Alas, it was the university’s journalism curriculum that left so much to be desired. Instead of challenging us to work hard and hone our skills, our professors spoon-fed us worldly philosophies that sent many of us down the broad way to destruction (see Matthew 7:13-14).
For example: There is no such thing as objective truth, they said. Every report is a product of the observed and the observer, whose preconceived notions inevitably sway his interpretation of the facts. Ergo, a journalist can only report “his” truth or “her” truth, never “the” truth, because “the” truth doesn’t exist.
Another example: If you can’t see it, it doesn’t exist. That includes fairies, elves, demons and gods. In my early 20s at the time and in full rebellion against the teachings of my Christian upbringing, I gladly embraced this idea. After all, if there was no all-seeing, goody-two-shoes God to judge me, I could do whatever I pleased. Which may explain why I never bothered to ask my professors, “But what about love and hate? Selfishness and sacrifice? Courage and fear? We can’t see things like these, either, but we know they exist.”
I must have missed the lecture on critical thinking.
At any rate, that’s what universities were teaching Wannabe Reporters as far back as the 1970s. Which probably explains a lot about the current state of journalism.
But I did pick up one interesting and most likely truthful concept in college: the idea of cognitive dissonance.
Here’s a good description of the phenomenon, compliments of Encyclopedia Britannica: Cognitive dissonance is “the mental conflict that occurs when beliefs or assumptions are contradicted by new information. The unease or tension that the conflict arouses in people is relieved by one of several defensive maneuvers: they reject, explain away, or avoid the new information; persuade themselves that no conflict really exists; reconcile the differences; or resort to any other defensive means of preserving stability or order in their conceptions of the world and of themselves.”

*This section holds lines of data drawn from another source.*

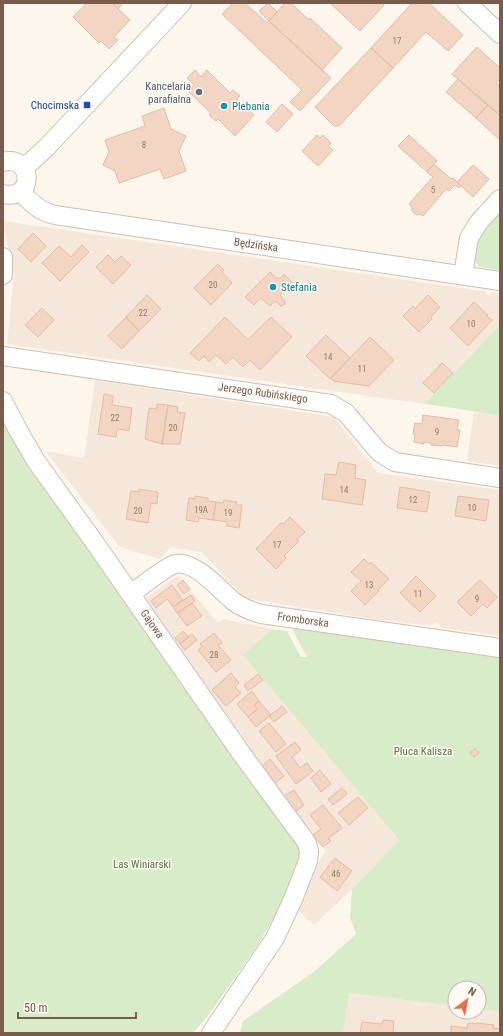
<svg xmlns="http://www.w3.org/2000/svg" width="503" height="1036" font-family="'Roboto Condensed',sans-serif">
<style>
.residential{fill:#f5e8da}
.green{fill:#d8ecc9}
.building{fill:#f3d5c3;stroke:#e6bba3}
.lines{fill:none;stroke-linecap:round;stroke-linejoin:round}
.street-casing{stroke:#d1beb0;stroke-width:20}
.street{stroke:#fff;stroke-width:18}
.service-dot{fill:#5c6f8a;stroke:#fffaf3;stroke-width:1.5}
.transit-dot{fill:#1a4fb4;stroke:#fffaf3;stroke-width:1.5}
.culture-dot{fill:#0f9aa8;stroke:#fffaf3;stroke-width:1.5}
.labels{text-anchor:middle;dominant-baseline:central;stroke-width:3;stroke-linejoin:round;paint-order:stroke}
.number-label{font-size:9px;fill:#987a6a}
.service-label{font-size:11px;fill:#4e5e75;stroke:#fffaf3;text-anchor:end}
.transit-label{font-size:11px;fill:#164399;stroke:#fffaf3;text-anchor:end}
.culture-label{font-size:11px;fill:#0d838f;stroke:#fffaf3;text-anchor:start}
.street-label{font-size:11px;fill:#7a5c4d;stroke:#fffaf3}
.park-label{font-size:11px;fill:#537a41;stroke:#fffaf3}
</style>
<rect width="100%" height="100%" fill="#fdf6ec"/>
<path class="residential" d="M3,221l471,69 10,1 5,5 3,-4 8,2v31l-76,79 -417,-60 7,-70z
M95,380l239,37 44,56 122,17v146l-58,-8 -5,-6 -8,4 -2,-2 -4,1 -57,-7 -122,-20 -42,-46 -31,-5 -11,12 -40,-12 -75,-96 39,7z
M474,412l26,4v50l-33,-5z
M178,575l40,48 6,-4 48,10 -28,26 155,185 -47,49 -38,36 -19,-17 12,-27 19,-31 -31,-38 -33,-46 -38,-55 -18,-22 -63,-89z
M348,993l107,13v6h24v-3l21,3v21h-157z"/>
<path class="green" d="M500,211v59l-20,-3 -6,-6c0,-4 0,-9 1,-13 2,-14 16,-26 25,-37z
M500,325v91l-46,-8 -30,-4z
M3,418l291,419 8,16 -20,51 -25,42 -49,70 -15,17h-190z
M295,628l205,30v354l-21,-3v-21h-24v18l-106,-13 -6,40h-103l3,-12 72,-50 41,-37 -6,-17 2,-28 47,-49 -156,-185 29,-26 15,2 14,26h6l-14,-26z"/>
<path class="building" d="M87,3h25l18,17 -16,17 4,3 -9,9 -8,-8 -2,2 -26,-26z
M112,3h11l-5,6z
M233,3h12l22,20 2,-2 62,57 -31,33 -10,-9 12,-12 -80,-76z
M268,3l9,9 -8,9 -10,-10z
M285,3h6l18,17 1,-2 32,30 -20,22 -53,-49z
M330,3h52l2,2 -24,26z
M412,3h17l34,32 -15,16 -22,-19 -33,36 -22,-20z
M477,47l23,21v11l-4,4 4,3v24l-3,3 -45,-39z
M371,48l22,20 -54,58h-5l-19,-19z
M195,70l6,7 6,-7 23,23 3,-3 7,6 -3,3 17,16 -19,21 -17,-17 -2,2 -7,-6 2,-2 -23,-22 6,-6 -7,-7z
M458,79l30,26 -12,13 -30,-26z
M282,104l11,10 -16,18 -11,-10z
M488,105l12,10v25l-24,-22z
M164,108l7,21 15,7 -7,15 7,20 -22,8 -4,-10 -41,14 -4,-12 -12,-6 6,-13 -4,-12 40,-14 -3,-10z
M317,135l3,3 3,-3 8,8 -3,3 5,4 -15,16 -16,-15z
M409,135l28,26 -10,11 -29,-26z
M434,164l17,15 2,-1 8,8 -2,2 -4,-3 -6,6 -3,-2 -23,27 -3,-2 -4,1 -4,-4v-4l-3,-3 24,-27 -6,-5z
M473,165l16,14 -16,18 -16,-15z
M33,233l13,13 -15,16 -13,-13z
M82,245l7,7 -29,29 -18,-18 17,-17 12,11z
M108,255l7,7 6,-6 10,9 -18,19 -17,-17z
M218,264l6,6 -2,2 10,11 -21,22 -17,-17z
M270,272l6,6h5l3,-4 10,10 -7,7 -2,-1 -5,5 5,6v3l-4,2 -6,-5 -5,5 -9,-8 -7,7 -9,-8z
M147,295l14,14 -22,22 -13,-14z
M428,295l12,12 -9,10 1,2 -13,13 -16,-16 10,-10 2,3z
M474,302l14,13 -2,1 6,4 -24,26 -18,-18z
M42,308l12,12 -16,17 -13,-12z
M126,317l13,14 -17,18 -14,-13z
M225,317l23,23 23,-23 21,20 -32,33 -10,-10 -7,7 -10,-10 -7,7 -10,-9 -7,7 -5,-6 -5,5 -9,-8z
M326,335l24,23 -20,21 -24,-23z
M370,337l24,23 -25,26 -36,-5 -2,-3z
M442,363l11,10 -19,20 -11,-10z
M104,394l9,2 -1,9 20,3 -3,23 -12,-2 -1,8 -18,-3z
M157,404l11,1 -6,39 -17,-5 4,-31 8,1z
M168,405l10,2 -1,5 8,1 -5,31h-18z
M423,415l36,5 -2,10h3l-3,17 -14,-2 -1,1 -11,-1v-2l-7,-1v2l-10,-2 1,-8h-2l2,-11 7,1z
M339,462l17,3 -1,13 11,2 -4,25 -40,-6 3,-25 11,1z
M400,487l30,5 -3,20 -30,-4z
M139,489l19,3 -1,12 -6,-1 -3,20 -22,-4 5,-28 8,1z
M195,496l13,2v3l8,1 -3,18 -14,-2 -1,4 -12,-2 3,-22 6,1z
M458,496l31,4 -3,21 -31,-5z
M224,500l13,2 -1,3h6l-3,23 -12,-2v-4l-14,-2 3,-18 7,1z
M290,517l15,15 -8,7 2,2 -15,15 2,2 -10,11 -20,-20 25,-26 2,1z
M364,559l5,5 2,-2 18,17 -11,11 1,1 -14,14 -14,-14 10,-10 -10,-9z
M416,576l20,20 -16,16 -20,-19z
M183,580l7,9 -6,5 -7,-9z
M480,580l17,17 -10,11 -4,-4 -12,12 -14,-14z
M172,585l11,15 -10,7 -6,-8 -11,9 -5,-7z
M191,595l4,6 -18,12 -4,-6z
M192,603l10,13 -15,10 -10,-13z
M183,631l5,6 -8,7 -5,-6z
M214,633l8,10 -4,2 13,15 -15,12 -18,-22 4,-3 -2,-3z
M192,634l5,6 -12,10 -5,-6z
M231,673l8,10 -4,4 6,6 -15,13 -14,-16z
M258,674l5,6 -15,11 -4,-6z
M252,691l7,10 -5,4 4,4 -10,8 -11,-13z
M259,701l12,14 -15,12 -8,-10 10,-8 -4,-4z
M282,706l5,6 -13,10 -5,-6z
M269,723l17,21 -10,8 -17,-21z
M295,742l6,8 -9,7 8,11 7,-5 6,8 -17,13 -20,-28z
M475,748l4,5 -5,4 -4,-4z
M270,759l14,17 -9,7 -13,-17z
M320,770l11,14 -10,8 -10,-14z
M342,788l5,6 -14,11 -5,-6z
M294,790l10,15 -9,7 -11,-16z
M358,797l10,11 -19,17 -11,-12z
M323,805l19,23 -14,11 3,2 -8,6 -10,-12 8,-6 -11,-14z
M335,858l17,13 -15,20 -17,-14z
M383,1020l11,1 -1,12h-33l2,-11 20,2z
M468,1023l8,1v-1l18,2 -1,3 7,1v4h-49v-7l16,2z"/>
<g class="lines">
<g class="street-casing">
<path id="street" d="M467,3l33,31
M3,162c30,-8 33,39 0,32
M24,168l22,-20 136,-145
M21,191c9,12 19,21 34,24l445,66
M3,257v18
M463,275l6,-37 10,-16 21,-23
M3,356l328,48 15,9 33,39 16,10 105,16
M3,401l15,29 18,31 59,82 146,210 66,90 2,9 -1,9 -14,36 -19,41 -64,95
M131,594c8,-6 36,-28 44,-30 20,-4 44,25 58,37 9,7 18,10 28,13l239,34"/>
</g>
<use href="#street" class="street"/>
</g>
<circle class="service-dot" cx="199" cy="92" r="4"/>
<rect class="transit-dot" x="83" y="101" width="8" height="8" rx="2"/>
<g class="culture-dot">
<circle cx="224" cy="106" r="4"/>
<circle cx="273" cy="287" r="4"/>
</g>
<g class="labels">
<g class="number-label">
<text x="397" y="41">17</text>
<text x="144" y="145">8</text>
<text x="433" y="190">5</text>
<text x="213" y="285">20</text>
<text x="143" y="313">22</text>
<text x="471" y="324">10</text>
<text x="328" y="357">14</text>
<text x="362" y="369">11</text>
<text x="115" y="418">22</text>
<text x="173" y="428">20</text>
<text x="437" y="432">9</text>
<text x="344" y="490">14</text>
<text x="413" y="500">12</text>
<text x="472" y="508">10</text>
<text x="201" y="510">19A</text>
<text x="138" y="511">20</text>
<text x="228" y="513">19</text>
<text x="277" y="545">17</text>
<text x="369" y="585">13</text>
<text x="418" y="594">11</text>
<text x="477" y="599">9</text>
<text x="214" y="655">28</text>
<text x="336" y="874">46</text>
</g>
<g class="service-label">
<text x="191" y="86">Kancelaria<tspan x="191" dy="13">parafialna</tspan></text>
</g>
<g class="transit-label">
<text x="79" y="105">Chocimska</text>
</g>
<g class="culture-label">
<text x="232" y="106">Plebania</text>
<text x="281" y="287">Stefania</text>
</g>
<g class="street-label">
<text transform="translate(256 245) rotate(8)">Będzińska</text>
<text transform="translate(263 393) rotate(8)">Jerzego Rubińskiego</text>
<text transform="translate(303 620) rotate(8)">Fromborska</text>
<text transform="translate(152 624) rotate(55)">Gajowa</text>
</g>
<g class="park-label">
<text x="423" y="751">Płuca Kalisza</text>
<text x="142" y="864">Las Winiarski</text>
</g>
</g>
<rect width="503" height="1036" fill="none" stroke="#7a5c4d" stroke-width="8"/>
<g transform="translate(467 1000) rotate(32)"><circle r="19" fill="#fffaf3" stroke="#cabbb1"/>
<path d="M0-3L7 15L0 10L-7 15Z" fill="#e76f51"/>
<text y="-6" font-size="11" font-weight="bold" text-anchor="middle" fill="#7a5c4d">N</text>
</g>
<path d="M18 1012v6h118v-6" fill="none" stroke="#7a5c4d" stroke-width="2"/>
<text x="24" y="1012" font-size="12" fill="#7a5c4d" stroke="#fffaf3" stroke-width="3" paint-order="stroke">50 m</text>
</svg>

Or maybe they simply go mad.
I think cognitive dissonance must be epidemic in the western world today. I’ve never before heard so many people trying to justify the unjustifiable in a vain attempt to squelch mental conflict.
This is what happens when we refuse to recognize an absolute standard of right and wrong and instead consult our own desires. The Bible describes it as doing what seems right in our own eyes. Often, the result is cognitive dissonance – at least at first, until our hearts become so hardened that we are able to bury such conflict under mountains of excuses and distractions.
Happily, there is a worldview that eliminates this problem, requiring absolutely no mental gymnastics to ensure peace under any circumstances. That worldview is biblical Christianity.
Biblical Christianity makes it easy to know which path to follow in any situation. There’s no need for guesswork; God has provided us with all the answers in His word.
“It’s in the Book,” my friend Pam has been known to say. “If you want to know what’s right, just look in the Book!”
Does your boss want you to fudge your hours in order to pad a client’s bill? “You shall not bear false witness” (Exodus 20:16). Are you tempted to cheat on your taxes? “Render to Caesar the things which are Caesar’s” (Mark 12:17). Feeling unhappy with your neighbor for pointing out, quite rightly, that your lawn could use a good mowing? “Whoever is angry with his brother without a cause shall be in danger of the judgment” (Matthew 5:22).
And so on. I don’t imagine there’s an issue in this world that the Bible will not resolve for us, if we can only be bothered to study and follow its advice.
Christianity doesn’t protect us from life’s problems. But it sure does put an end to cognitive dissonance. I’m grateful to my alma mater for alerting me to this phenomenon, and to the Lord for wiping it out of His children’s lives.